Businesses serving alcohol after midnight in Liverpool will continue to be charged a late night levy after the city council said it could not afford to abolish the tax.
A review of the levy was held by Liverpool City Council’s Licensing and Gambling Committee last week, following a consultation process.
The committee said: “Whilst [it was] not unsympathetic to the problems faced by the hospitality industry, the levy provided a valuable source of income for resourcing useful initiatives targeted at mitigating the problems that flowed from the late night supply of alcohol in the city.”
The council had introduced the levy in April 2017 under the Police Reform and Social Responsibility Act 2011, with premises that supply alcohol between midnight and 6am on one or more days in a year charged between £299 and £4,440, depending on the rateable value of the premises.
Police receive 70% of the funds raised through the levy, amounting to more than £1m since it was introduced in the city.
The council receives the remaining money, which it has used to fund initiatives including the purchase of knife detector wands and drink spiking testing kits, the upgrading of CCTV, the funding of taxi marshals and the purchase of a street cleansing machine.
As of 31 March 2022, only eight licensing authorities in England had late night taxes in place, five of which are London boroughs.
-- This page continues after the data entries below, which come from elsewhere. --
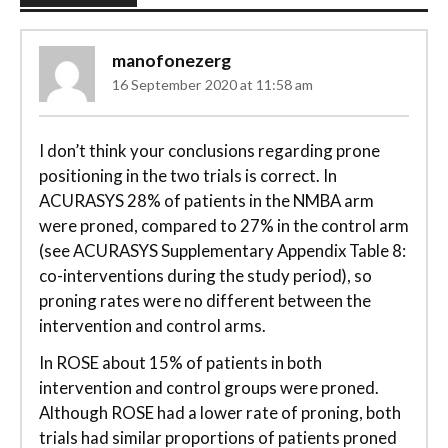
manofonezerg
16 September 2020 at 11:58 am
I don’t think your conclusions regarding prone
positioning in the two trials is correct. In
ACURASYS 28% of patients in the NMBA arm
were proned, compared to 27% in the control arm
(see ACURASYS Supplementary Appendix Table 8:
co-interventions during the study period), so
proning rates were no different between the
intervention and control arms.
In ROSE about 15% of patients in both
intervention and control groups were proned.
Although ROSE had a lower rate of proning, both
trials had similar proportions of patients proned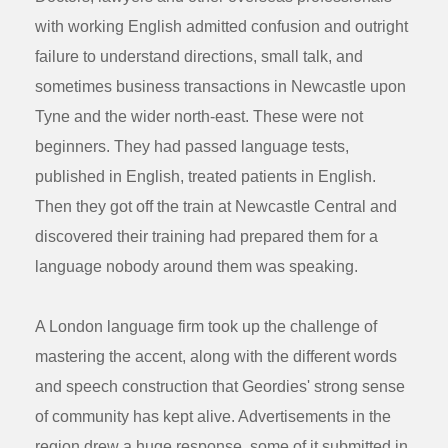
with working English admitted confusion and outright
failure to understand directions, small talk, and
sometimes business transactions in Newcastle upon
Tyne and the wider north-east. These were not
beginners. They had passed language tests,
published in English, treated patients in English.
Then they got off the train at Newcastle Central and
discovered their training had prepared them for a
language nobody around them was speaking.
A London language firm took up the challenge of
mastering the accent, along with the different words
and speech construction that Geordies' strong sense
of community has kept alive. Advertisements in the
region drew a huge response, some of it submitted in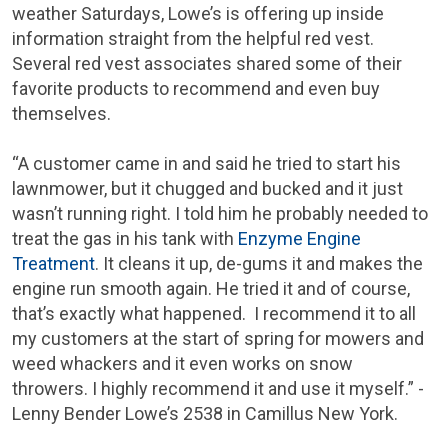
weather Saturdays, Lowe’s is offering up inside
information straight from the helpful red vest.
Several red vest associates shared some of their
favorite products to recommend and even buy
themselves.
“A customer came in and said he tried to start his
lawnmower, but it chugged and bucked and it just
wasn’t running right. I told him he probably needed to
treat the gas in his tank with
Enzyme Engine
Treatment
. It cleans it up, de-gums it and makes the
engine run smooth again. He tried it and of course,
that’s exactly what happened. I recommend it to all
my customers at the start of spring for mowers and
weed whackers and it even works on snow
throwers. I highly recommend it and use it myself.” -
Lenny Bender Lowe’s 2538 in Camillus New York.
Since then, Nottingham City Council has voted to abolish the levy to reduce the financial burden on hospitality businesses.
In January the Home Office launched a consultation into the future of the tax, ahead of making changes aimed at increasing its use by local authorities.
At the time, UKHospitality chief executive Kate Nicholls said: "The ineffective and costly late night levy continues to stifle the recovery of the night-time economy, which was among the hardest hit by the pandemic.
"Now is not the time to extend the levy and the economic harm it inflicts on our late-night venues, taking £365,000 from the industry last year. Instead, the levy should be abolished in order to free up much-needed cash for businesses to invest in their business or, in many cases, simply stay afloat.”